Investors often expect more than the market realistically can provide. Shetty said decades ago the antidote for market turbulence was the hedge fund, which investors expected to deliver double-digit returns that were also uncorrelated with other asset classes. But inflows and market forces changed the equation. During the 2000s, what’s often called the golden age of hedge funds, these alternatives returned 6 percent on an annualized basis, even as the S&P 500 lost 1 percent over the decade. The stellar performance record of hedge funds then attracted record inflows from investors wanting in on those gains. But during the 2010s, hedge funds only returned 4 percent annually, the result of all that cash plus a decade where a simple portfolio of stocks and bonds returned 7 percent.
“It was an undue expectation and the hedge funds just couldn’t deliver on that,” Shetty said. “We don’t want to run into a situation where, if there’s a mismatch in expectations people question the efficacy or legitimacy of private markets in portfolios.”
Institutional investments in private markets is higher than it’s ever been, said Scott Gockowski, a senior manager at strategic consultant Casey Quirk, which is part of Deloitte. Losses in public markets are partly to blame. By the end of the second quarter, institutions suffered significant losses on public securities, causing them to be overweight in their allocations to private markets. Here, institutions had to make a decision: Do they sell some private investments in the secondary market to get back in balance or leave their portfolios alone. According to Gockowski, the majority of investors just ran with their new allocations.

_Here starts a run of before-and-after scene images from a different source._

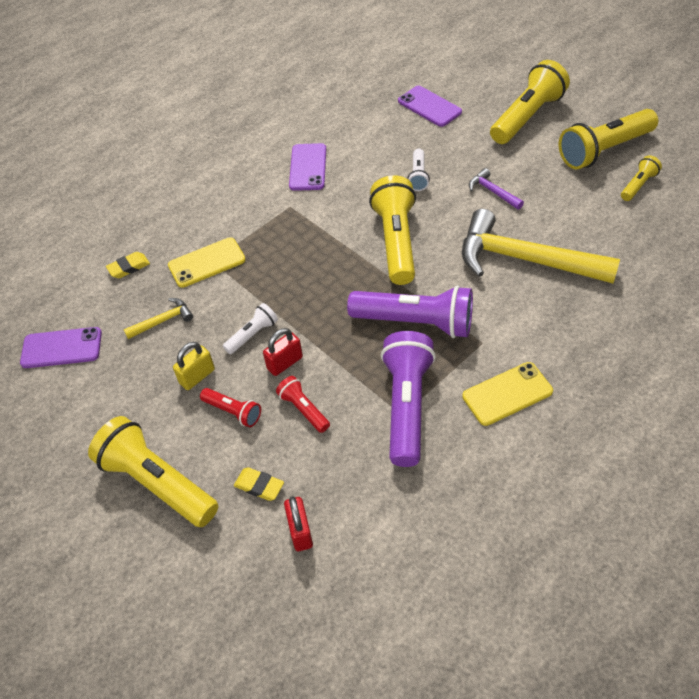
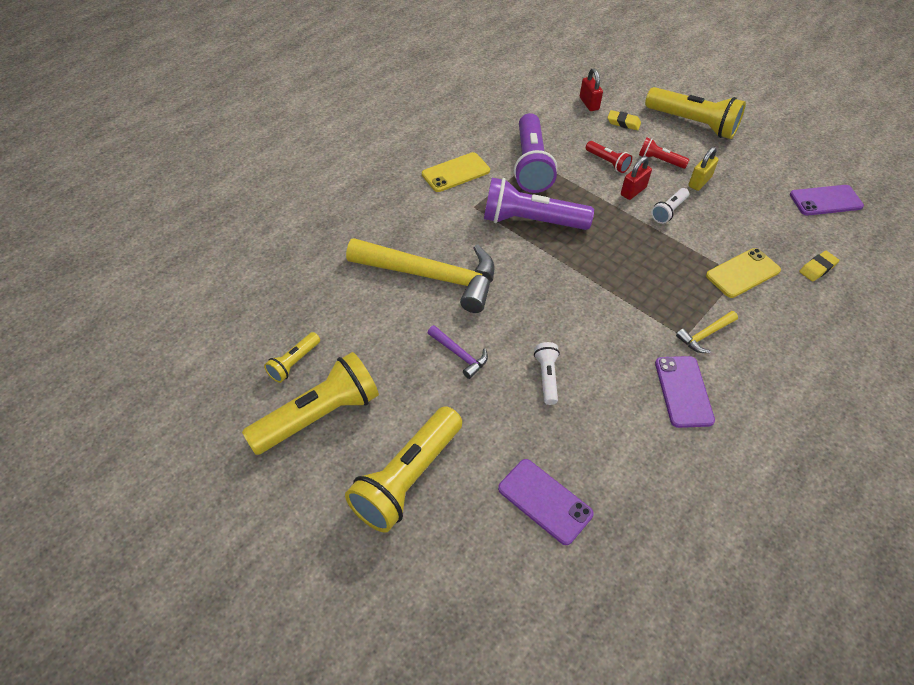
camera: 170 degrees right, 0 degrees up
yellow hammer [123,298,193,339] -> yellow hammer moved to [676,311,738,353]
yellow flashlight [369,175,416,285] -> none

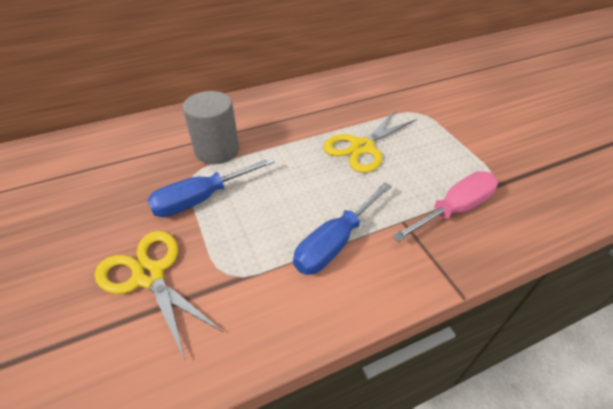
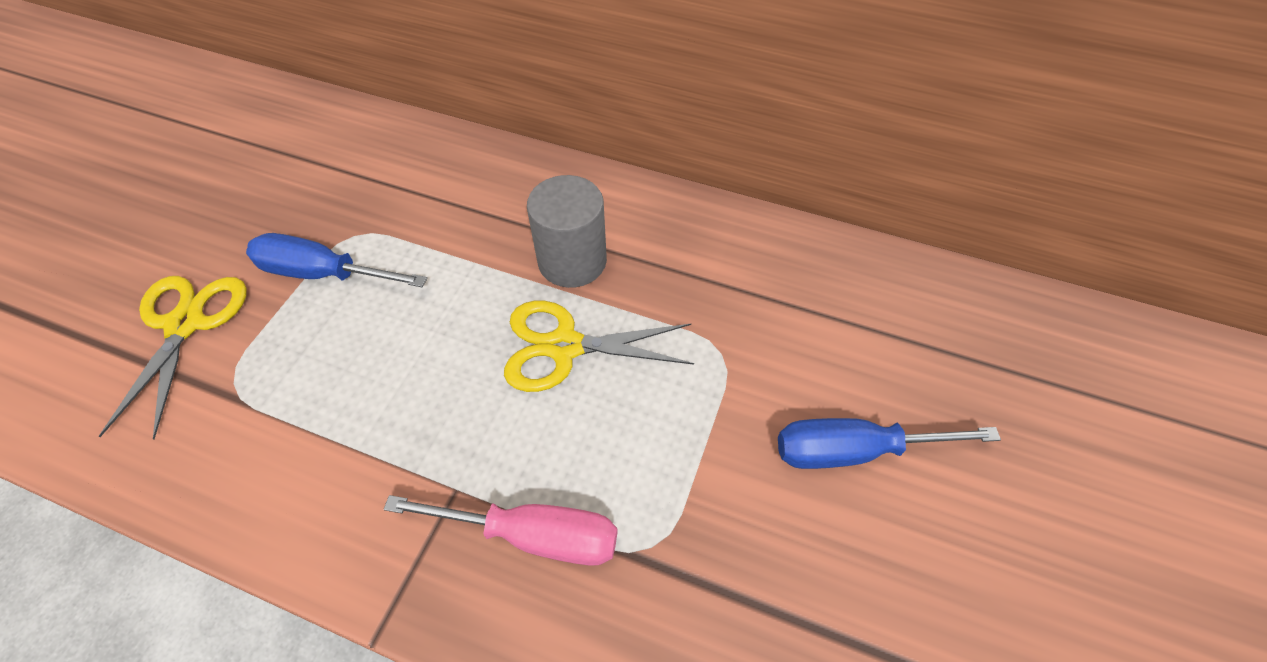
camera: 45 degrees right, 10 degrees up
grey cylinder [182,91,239,164] -> grey cylinder moved to [527,175,607,288]
blue screwdriver [293,182,392,275] -> blue screwdriver moved to [778,418,1001,469]

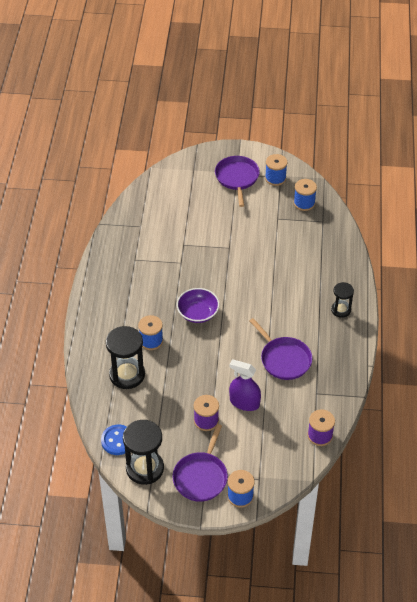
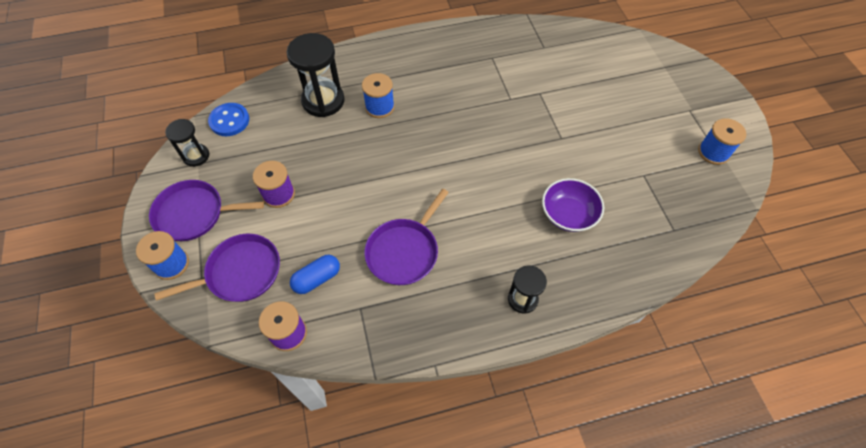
camera: 70 degrees right, 10 degrees up
black hourglass [123,420,164,485] -> black hourglass [165,119,209,167], size x0.58
purple bowl [177,288,219,323] -> purple bowl moved to [542,178,604,232]
purple pan [215,156,260,207] -> purple pan moved to [154,234,280,302]
purple spray bottle [229,359,261,411] -> none
blue spool [294,179,317,211] -> none
none -> blue capsule [290,255,340,294]

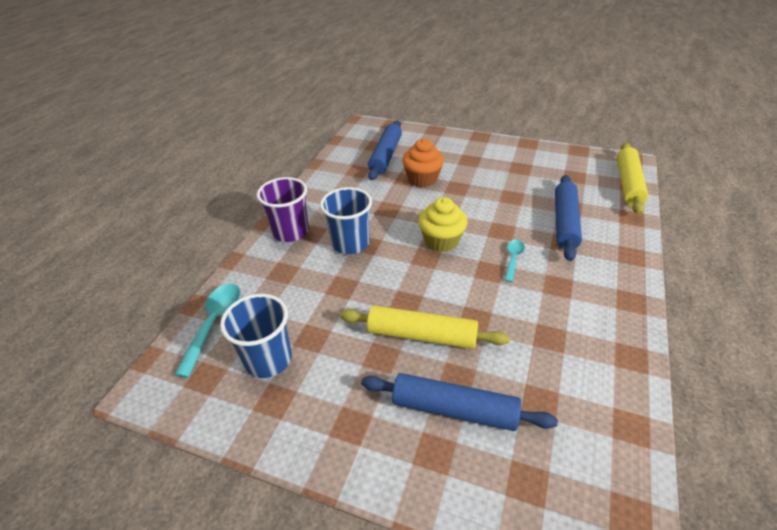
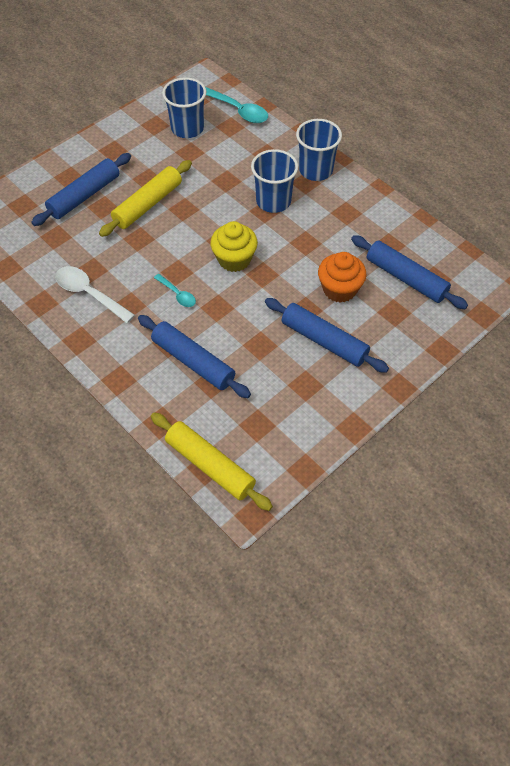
camera: 115 degrees right, 15 degrees up
purple cup [257,177,309,242] -> blue cup [296,119,342,181]
none -> white spoon [55,266,135,323]
none -> blue rolling pin [265,298,389,373]

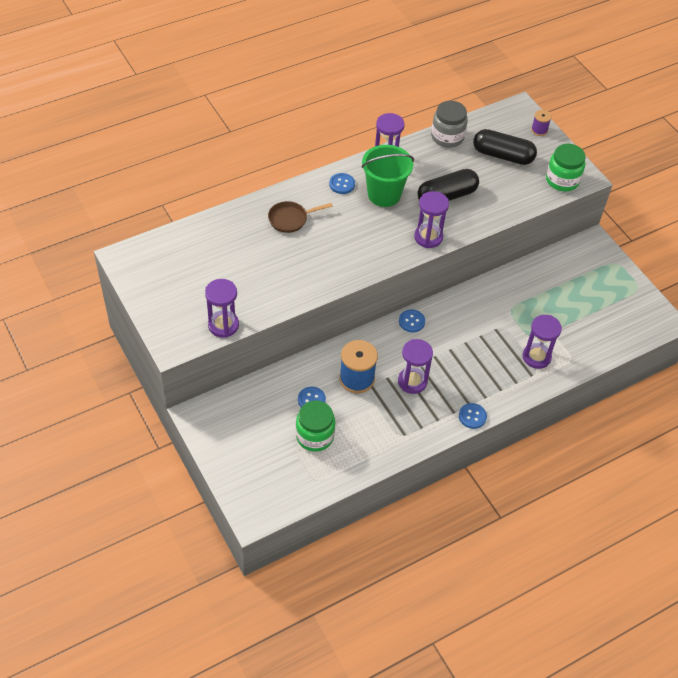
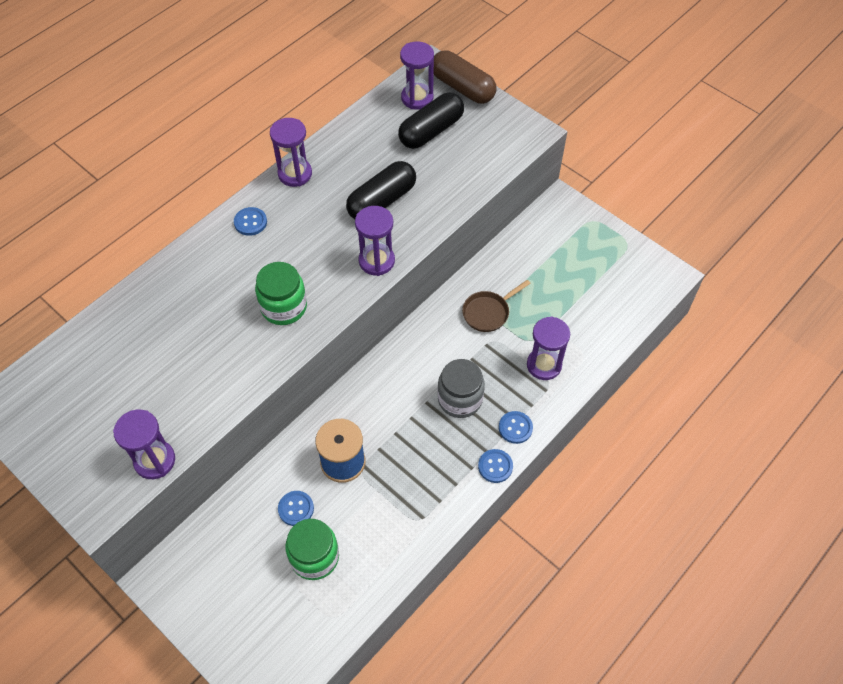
camera: 15 degrees left, 5 degrees up
brown pan [268,201,333,233] -> brown pan moved to [462,280,531,332]
green bucket [361,145,414,207] -> none
purple hourglass [398,339,433,394] -> purple hourglass moved to [400,41,434,110]
blue button [399,309,425,332] -> blue button moved to [499,411,533,444]
grey jar [431,101,468,148] -> grey jar moved to [437,359,485,418]
black capsule [473,129,537,165] -> black capsule turned 45 degrees counterclockwise [398,92,464,149]
purple spool [531,110,552,136] -> brown capsule [434,50,497,104]
green jar [546,144,585,192] -> green jar moved to [255,262,307,325]

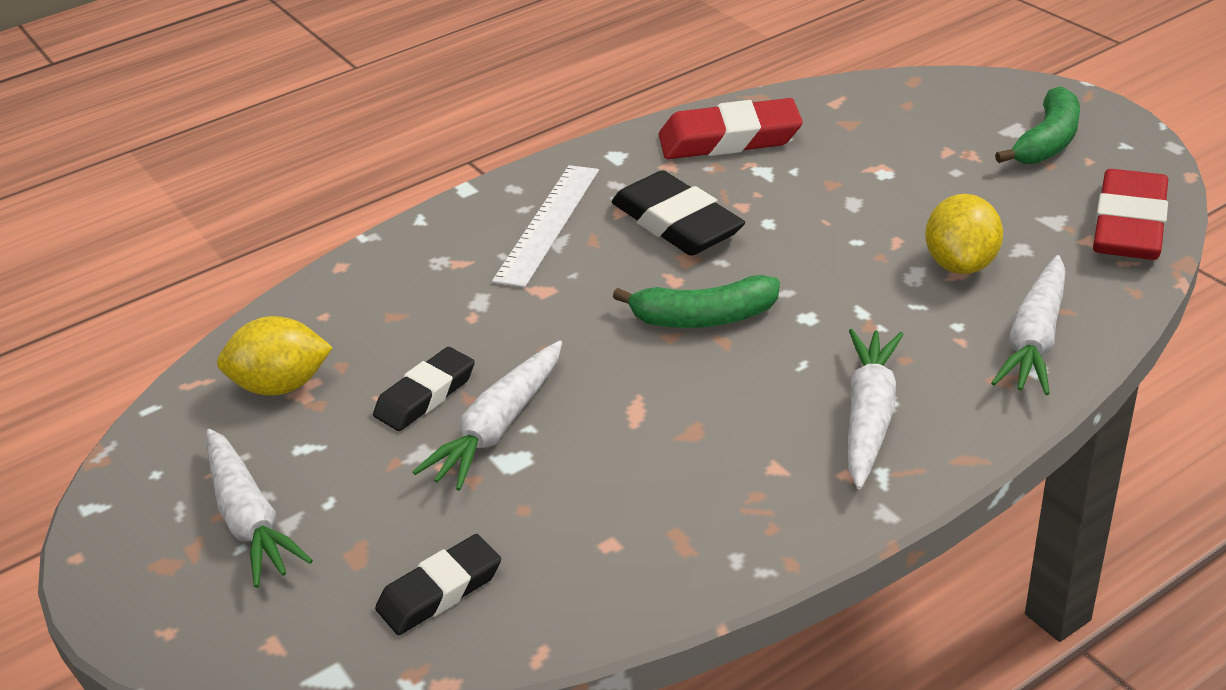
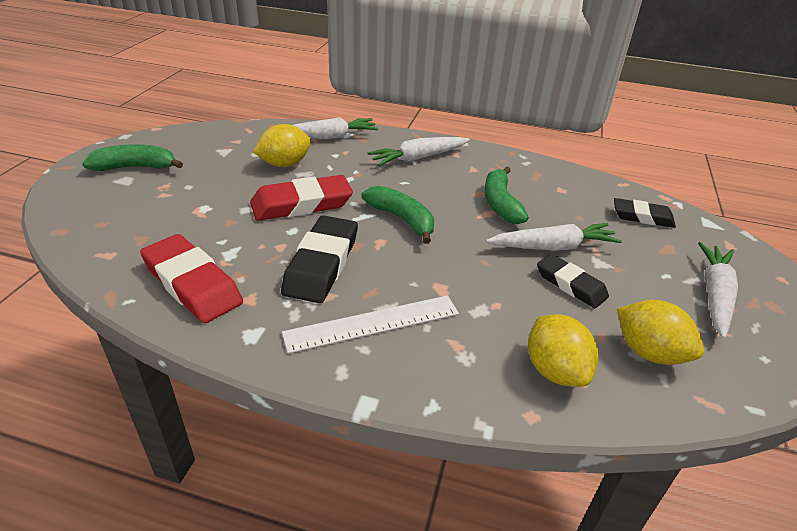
camera: 135 degrees left, 0 degrees up
black eraser [373,347,475,431] -> black eraser turned 45 degrees clockwise [537,254,609,308]
red eraser [1093,169,1168,260] -> red eraser moved to [250,175,353,221]
none -> green banana [484,167,529,224]
none -> yellow lemon [528,314,598,387]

But Gockowski said it makes sense to question the future risk-return profile of private assets, now that the sector has been flooded with cash. “I think it’ll be interesting to see whether the differential in public and private market performance persists,” Gockowski told II.
The data show investors moving into the private markets because they believe they will outperform the public markets in the near future. In a CoreData Research survey of 130 European fund selectors in June 2022, 27 percent of respondents said their firms are shifting their investment focus from public to private markets; 31 percent said they think private markets will consistently outperform public markets going forward.
Jeffery Diehl, managing partner and head of investments at Adams Street Partners, a private markets investment manager with over $50 billion in assets under management, said the majority of his clients have either upped their asset allocation to private market investments or kept them flat in the past few years.
“I can’t think of one that’s actually taking it down,” Diehl told II. “The only reason someone might take it down is if they feel they need to become more liquid.”
Diehl said there’s no question that the institutional investor community expects the private markets to continue to outperform the broader market, a position he backs. The assumption that private markets will act as a bandaid for lower expected returns might come from a few factors. One driver is the way private companies are governed: owners have more control over operations and strategy than shareholders in a public company. Diehl argues there is more alignment of interests between private company owners and upper level management.
Diehl said another reason could be that the “innovator’s dilemma” is difficult to execute at a public company. This happens when companies see a shift in the way their customers are operating and invest in their operations or products to keep up. Public companies that put more money into research and development or other initiatives to shift direction need their shareholders to sit tight when their stock prices fall in response to higher expenses. But private companies don’t have to answer to a public stock market and innovation can happen at a faster rate — at least theoretically. Private companies often have an advantage over public peers, an attractive quality for investors looking to cushion their portfolios.
But to avoid disappointment, managers need to be realistic with their investors.
“We try to manage people’s expectations, so that’s why I don’t get the sense that anyone in our client base is being too rosy about things,” Diehl said.